Filter the listing below down to the lines that contain the string "caneta", treating uppercase and lowercase as different. Copy each matching line in full.

—————

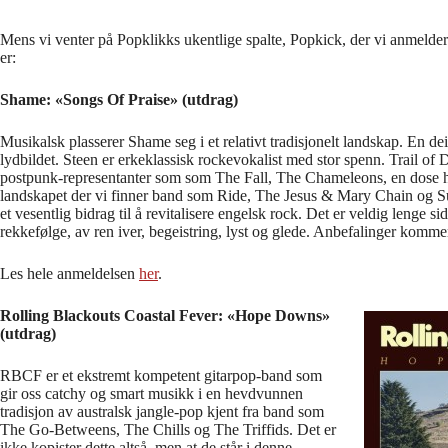
Mens vi venter på Popklikks ukentlige spalte, Popkick, der vi anmelder ny
er:
Shame: «Songs Of Praise» (utdrag)
Musikalsk plasserer Shame seg i et relativt tradisjonelt landskap. En deil
lydbildet. Steen er erkeklassisk rockevokalist med stor spenn. Trail of 
postpunk-representanter som som The Fall, The Chameleons, en dose h
landskapet der vi finner band som Ride, The Jesus & Mary Chain og Suga
et vesentlig bidrag til å revitalisere engelsk rock. Det er veldig lenge sid
rekkefølge, av ren iver, begeistring, lyst og glede. Anbefalinger kommer
Les hele anmeldelsen
her
.
Rolling Blackouts Coastal Fever: «Hope Downs»
(utdrag)
RBCF er et ekstremt kompetent gitarpop-band som
gir oss catchy og smart musikk i en hevdvunnen
tradisjon av australsk jangle-pop kjent fra band som
The Go-Betweens, The Chills og The Triffids. Det er
ikke kopister dette altså, men at de står i denne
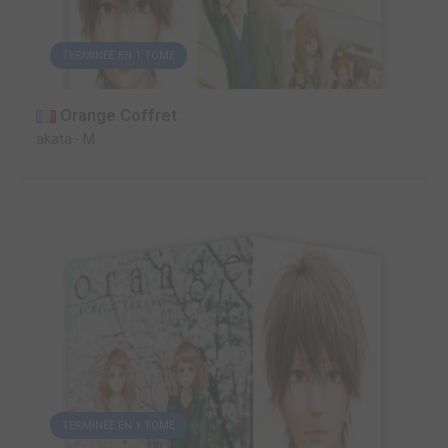
TERMINÉE EN 1 TOME
Orange Coffret
akata
-
M
TERMINÉE EN 1 TOME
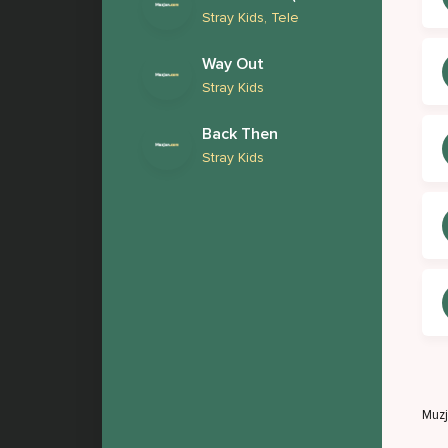
Stray Kids, Tele
Way Out
Stray Kids
Back Then
Stray Kids
Muz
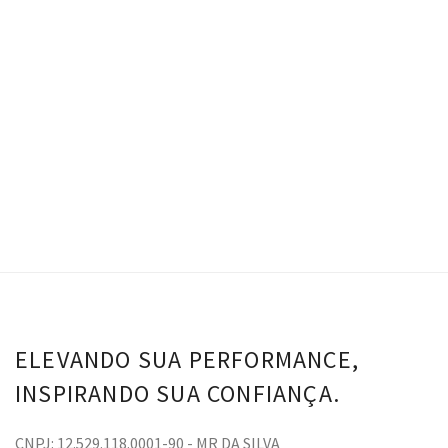
Macacão Silvia – Netuno
Avaliação
5.00
R$
278.00
de 5
VER OPÇÕES
ELEVANDO SUA PERFORMANCE,
INSPIRANDO SUA CONFIANÇA.
CNPJ: 12.529.118.0001-90 - MR DA SILVA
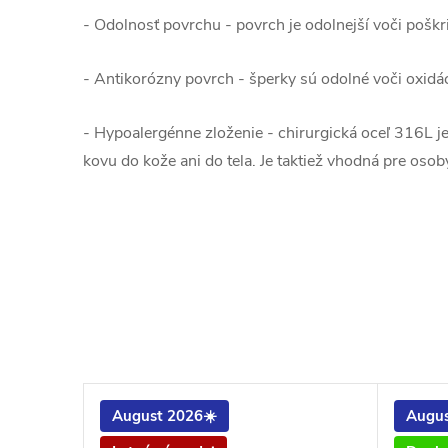
- Odolnosť povrchu - povrch je odolnejší voči poškri
- Antikorózny povrch - šperky sú odolné voči oxidáci
- Hypoalergénne zloženie - chirurgická oceľ 316L j
kovu do kože ani do tela. Je taktiež vhodná pre osoby
August 2026☀️
Augus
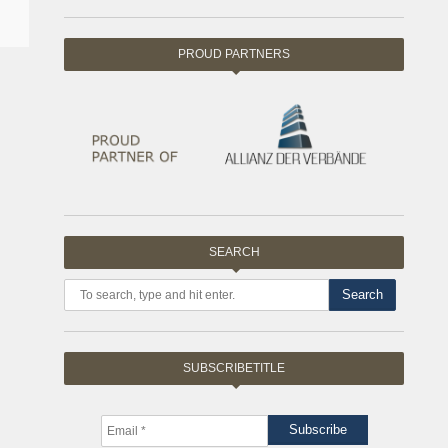
PROUD PARTNERS
SEARCH
Search
SUBSCRIBETITLE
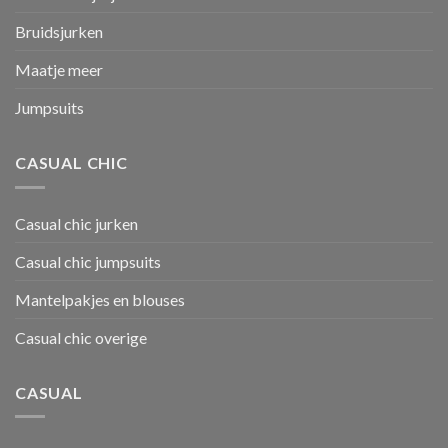
Bruidsjurken
Maatje meer
Jumpsuits
CASUAL CHIC
Casual chic jurken
Casual chic jumpsuits
Mantelpakjes en blouses
Casual chic overige
CASUAL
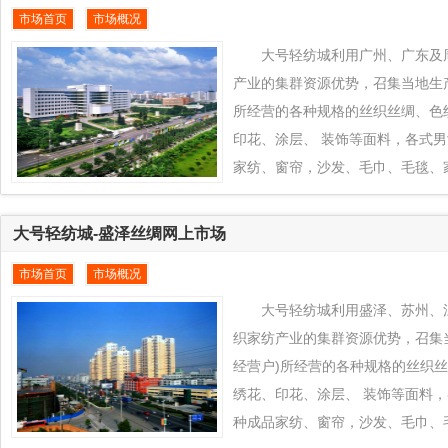
市场首页
市场概况
创新的产业优势为宁波、浙江及周
全球新型市场， 把当地所有优质
大号轻纺城利用广州、广东及
纺城推向全球各地区销售，同时
产业的集群资源优势，召集当地生产
所经营的各种规格的丝织丝绸、色
印花、涂层、 装饰等面料，各式
家纺、窗帘，沙发、毛巾、毛毯、
接到全球纺织品交易平台www.eqfc
台上来， 通过大号轻纺城在中外
大号轻纺城-盛泽丝绸网上市场
发挥广州、广东及周边地区纺织产
市场首页
市场概况
创新的产业优势为广州、广东及周
全球新型市场， 把当地所有优质
大号轻纺城利用盛泽、苏州、
纺城推向全球各地区销售，同时
织家纺产业的集群资源优势，召集
经营户)所经营的各种规格的丝织
绣花、印花、涂层、 装饰等面料
种成品家纺、窗帘，沙发、毛巾、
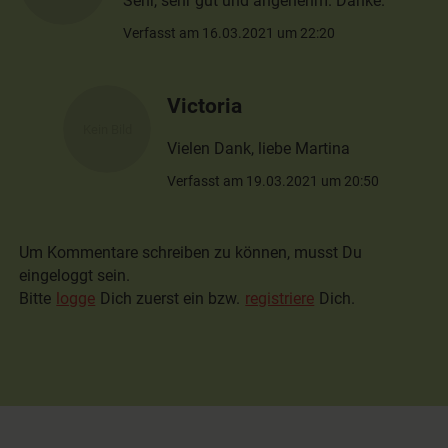
Sehr, sehr gut und angenehm. Danke.
Verfasst am 16.03.2021 um 22:20
Victoria
Vielen Dank, liebe Martina
Verfasst am 19.03.2021 um 20:50
Um Kommentare schreiben zu können, musst Du
eingeloggt sein.
Bitte
logge
Dich zuerst ein bzw.
registriere
Dich.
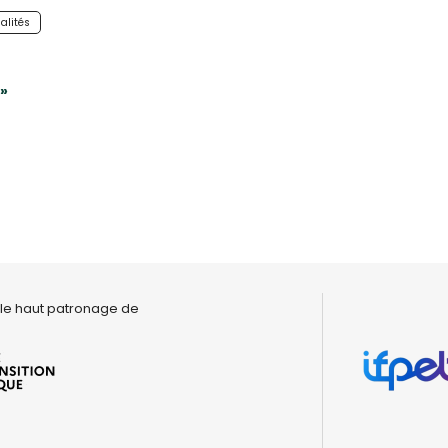
alités
 »
le haut patronage de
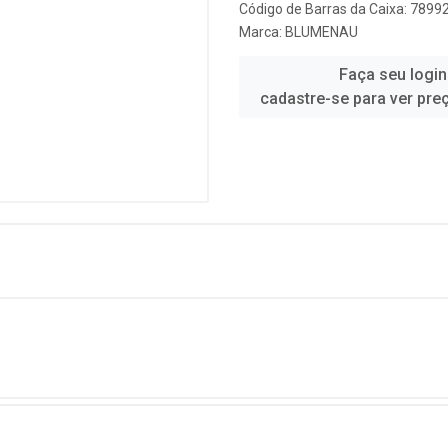
Código de Barras da Caixa: 789
Marca:
BLUMENAU
Faça seu login
cadastre-se para ver pre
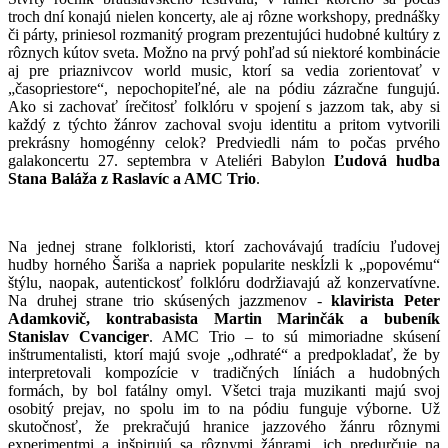
troch dní konajú nielen koncerty, ale aj rôzne workshopy, prednášky
či párty, priniesol rozmanitý program prezentujúci hudobné kultúry z
rôznych kútov sveta. Možno na prvý pohľad sú niektoré kombinácie
aj pre priaznivcov world music, ktorí sa vedia zorientovať v
„časopriestore“, nepochopiteľné, ale na pódiu zázračne fungujú.
Ako si zachovať írečitosť folklóru v spojení s jazzom tak, aby si
každý z týchto žánrov zachoval svoju identitu a pritom vytvorili
prekrásny homogénny celok? Predviedli nám to počas prvého
galakoncertu 27. septembra v Ateliéri Babylon
Ľudová hudba
Stana Baláža z Raslavíc a AMC Trio
.
Na jednej strane folkloristi, ktorí zachovávajú tradíciu ľudovej
hudby horného Šariša a napriek popularite neskĺzli k „popovému“
štýlu, naopak, autentickosť folklóru dodržiavajú až konzervatívne.
Na druhej strane trio skúsených jazzmenov -
klavirista Peter
Adamkovič, kontrabasista Martin Marinčák a bubeník
Stanislav Cvanciger
. AMC Trio – to sú mimoriadne skúsení
inštrumentalisti, ktorí majú svoje „odhraté“ a predpokladať, že by
interpretovali kompozície v tradičných líniách a hudobných
formách, by bol fatálny omyl. Všetci traja muzikanti majú svoj
osobitý prejav, no spolu im to na pódiu funguje výborne. Už
skutočnosť, že prekračujú hranice jazzového žánru rôznymi
experimentmi a inšpirujú sa rôznymi žánrami, ich predurčuje na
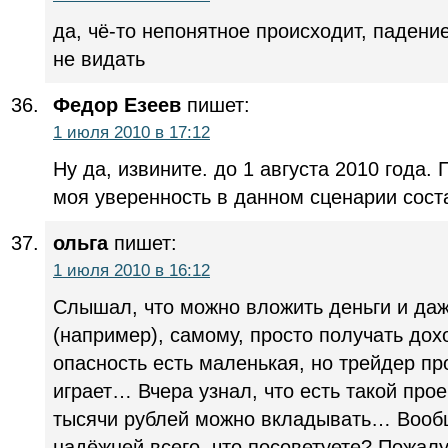
да, чё-то непонятное происходит, падени
не видать
Федор Езеев
пишет:
1 июля 2010 в 17:12
Ну да, извините. до 1 августа 2010 года.
моя уверенность в данном сценарии сост
ольга
пишет:
1 июля 2010 в 16:12
Слышал, что можно вложить деньги и даж
(например), самому, просто получать дохо
опасность есть маленькая, но трейдер п
играет… Вчера узнал, что есть такой проек
тысячи рублей можно вкладывать… Вообщ
надёжней всего, что посоветуете? Пожал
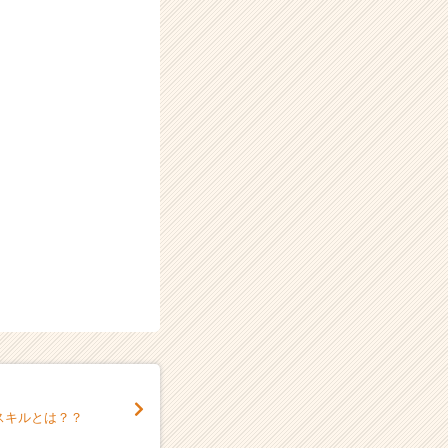
スキルとは？？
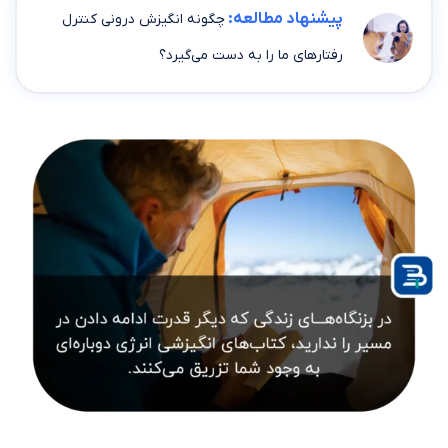
پیشنهاد مطالعه:
چگونه انگیزش درونی کنترل
رفتارهای ما را به دست می‌گیرد؟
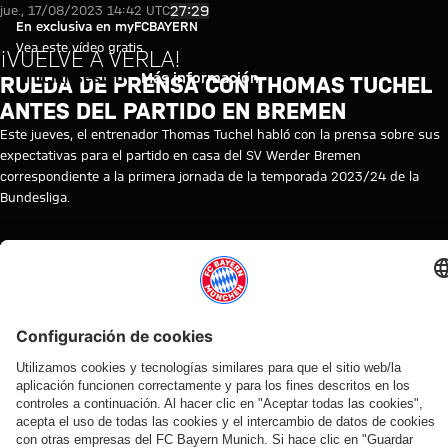
Vídeo: Rueda de prensa con Th
Reproducir vídeo
27:29
jue., 17/08/2023 14:42 UTC
En exclusiva en myFCBAYERN
Vea este vídeo gratis
¡VUELVE A VERLA!
Iniciar sesión
Más información
RUEDA DE PRENSA CON THOMAS TUCHEL
ANTES DEL PARTIDO EN BREMEN
Este jueves, el entrenador Thomas Tuchel habló con la prensa sobre sus
expectativas para el partido en casa del SV Werder Bremen
correspondiente a la primera jornada de la temporada 2023/24 de la
Bundesliga.
TEMAS DE ESTE VÍDEO
RUEDA
FC
REPETICIÓN
BUNDESLIGA
THOMAS
WERDER
MYFCBAYERN
DE
BAYERN
DE
TUCHEL
BREMEN
PRENSA
TV
LA
RUEDA
DE
PRENSA
VÍDEOS RELACIONADOS
Vídeo
Vídeo
Vídeo
Vídeo
Vídeo
Vídeo
Vídeo
Vídeo
VÍDEO
VÍDEO
VÍDEO
EN
EN DIFERIDO
VÍDEO
VÍDEO
VÍDEO
DIFERIDO
Jonas
Rueda
Entrevistas
Presentación
Ronda
Ronda con
Konrad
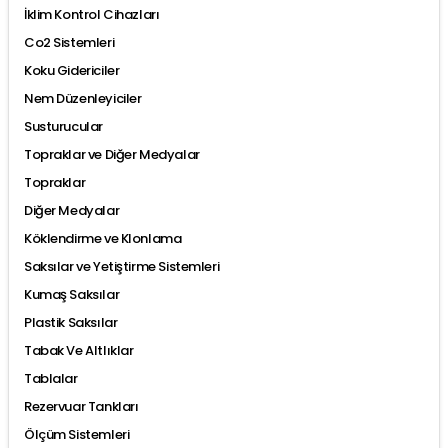
İklim Kontrol Cihazları
Co2 Sistemleri
Koku Gidericiler
Nem Düzenleyiciler
Susturucular
Topraklar ve Diğer Medyalar
Topraklar
Diğer Medyalar
Köklendirme ve Klonlama
Saksılar ve Yetiştirme Sistemleri
Kumaş Saksılar
Plastik Saksılar
Tabak Ve Altlıklar
Tablalar
Rezervuar Tankları
Ölçüm Sistemleri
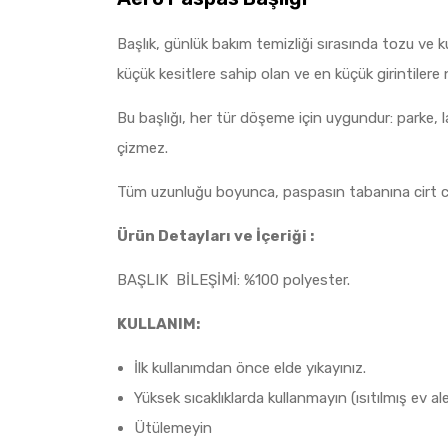
Başlık, günlük bakım temizliği sırasında tozu ve k
küçük kesitlere sahip olan ve en küçük girintilere
Bu başlığı, her tür döşeme için uygundur: parke,
çizmez.
Tüm uzunluğu boyunca, paspasın tabanına cirt cirt
Ürün Detayları ve İçeriği :
BAŞLIK BİLEŞİMİ: %100 polyester.
KULLANIM:
İlk kullanımdan önce elde yıkayınız.
Yüksek sıcaklıklarda kullanmayın (ısıtılmış ev a
Ütülemeyin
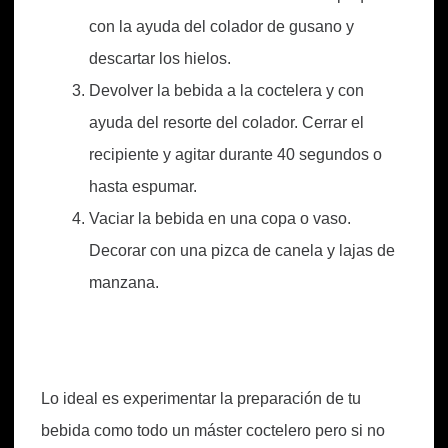
con la ayuda del colador de gusano y
descartar los hielos.
Devolver la bebida a la coctelera y con
ayuda del resorte del colador. Cerrar el
recipiente y agitar durante 40 segundos o
hasta espumar.
Vaciar la bebida en una copa o vaso.
Decorar con una pizca de canela y lajas de
manzana.
Lo ideal es experimentar la preparación de tu
bebida como todo un máster coctelero pero si no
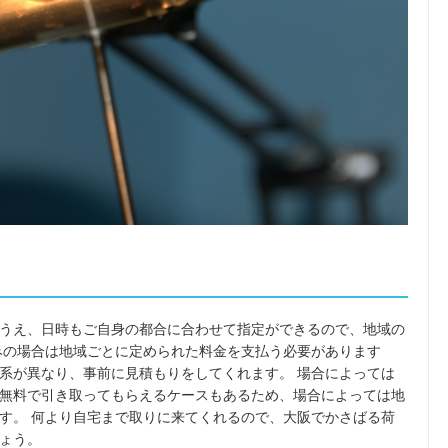
うえ、日時もご自身の都合に合わせて指定ができるので、地域の
みの場合は地域ごとに定められた料金を支払う必要があります
系が異なり、事前に見積もりをしてくれます。 場合によっては
無料で引き取ってもらえるケースもあるため、場合によっては地
す。 何より自宅まで取りに来てくれるので、大阪でかさばる荷
ょう。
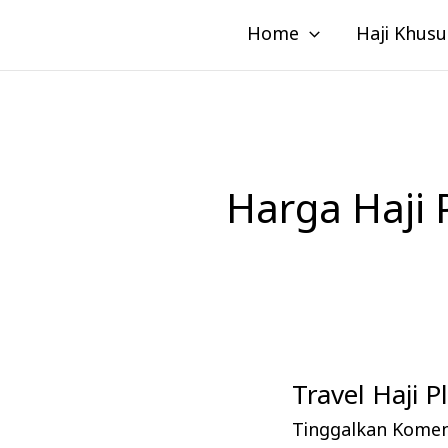
Lewati
Home
Haji Khusu
ke
konten
Harga Haji 
Travel Haji 
Travel
Haji
Tinggalkan Kome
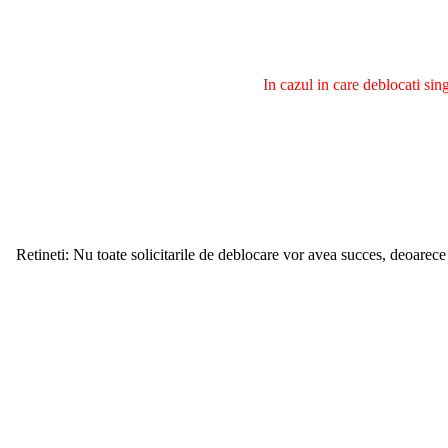
In cazul in care deblocati si
Retineti: Nu toate solicitarile de deblocare vor avea succes, deoarece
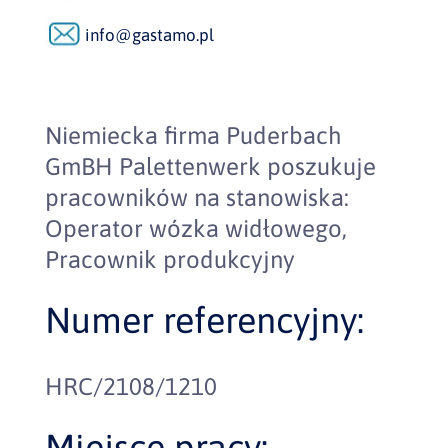
info@gastamo.pl
Niemiecka firma Puderbach
GmBH Palettenwerk poszukuje
pracowników na stanowiska:
Operator wózka widłowego,
Pracownik produkcyjny
Numer referencyjny:
HRC/2108/1210
Miejsce pracy:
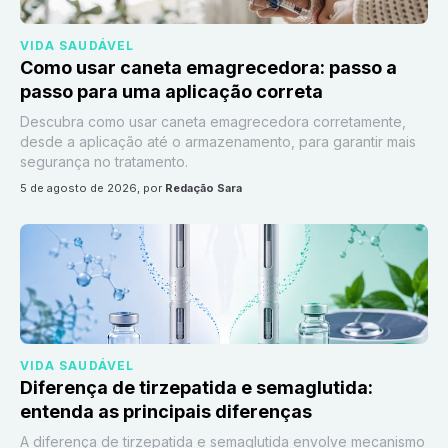
VIDA SAUDÁVEL
Como usar caneta emagrecedora: passo a
passo para uma aplicação correta
Descubra como usar caneta emagrecedora corretamente,
desde a aplicação até o armazenamento, para garantir mais
segurança no tratamento.
5 de agosto de 2026
, por
Redação Sara
VIDA SAUDÁVEL
Diferença de tirzepatida e semaglutida:
entenda as principais diferenças
A diferença de tirzepatida e semaglutida envolve mecanismo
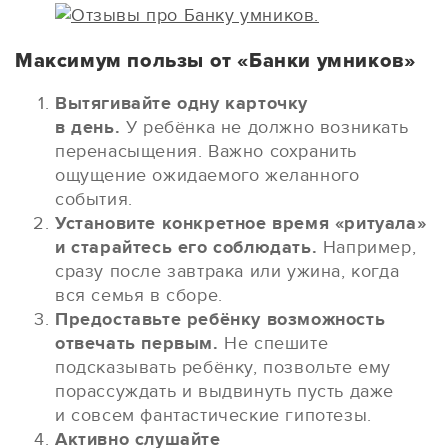
Максимум пользы от «Банки умников»
Вытягивайте одну карточку
в день.
У ребёнка не должно возникать
перенасыщения. Важно сохранить
ощущение ожидаемого желанного
события.
Установите конкретное время «ритуала»
и старайтесь его соблюдать.
Например,
сразу после завтрака или ужина, когда
вся семья в сборе.
Предоставьте ребёнку возможность
отвечать первым.
Не спешите
подсказывать ребёнку, позвольте ему
порассуждать и выдвинуть пусть даже
и совсем фантастические гипотезы.
Активно слушайте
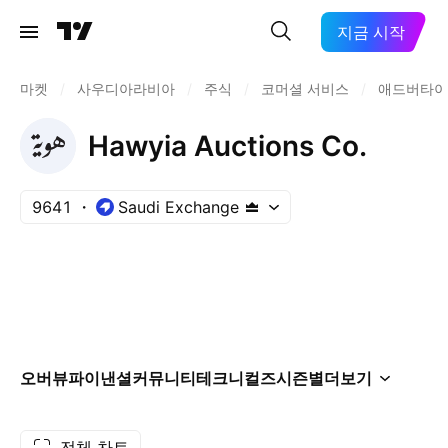
지금 시작
마켓
/
사우디아라비아
/
주식
/
코머셜 서비스
/
애드버타이
Hawyia Auctions Co.
9641
Saudi Exchange
오버뷰
파이낸셜
커뮤니티
테크니컬즈
시즌별
더보기
전체 차트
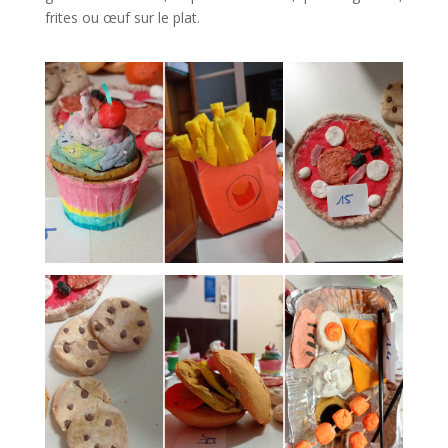
frites ou œuf sur le plat.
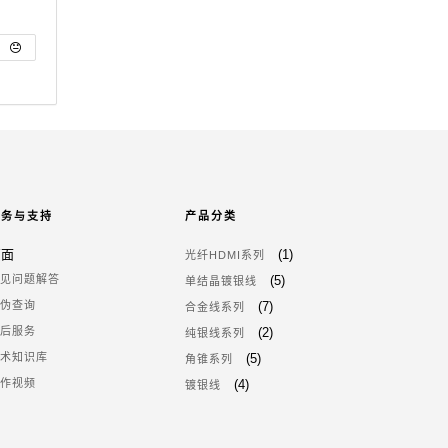
服务与支持
产品分类
页面
(1)
光纤HDMI系列
常见问题解答
(5)
单结晶镀银线
防伪查询
(7)
合金线系列
售后服务
(2)
纯银线系列
技术知识库
(5)
角锥系列
操作视频
(4)
镀银线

—————

● Solution to this task:
Como usar caneta emagrecedora: passo a
Descubra como usar caneta emagrecedora corretamente,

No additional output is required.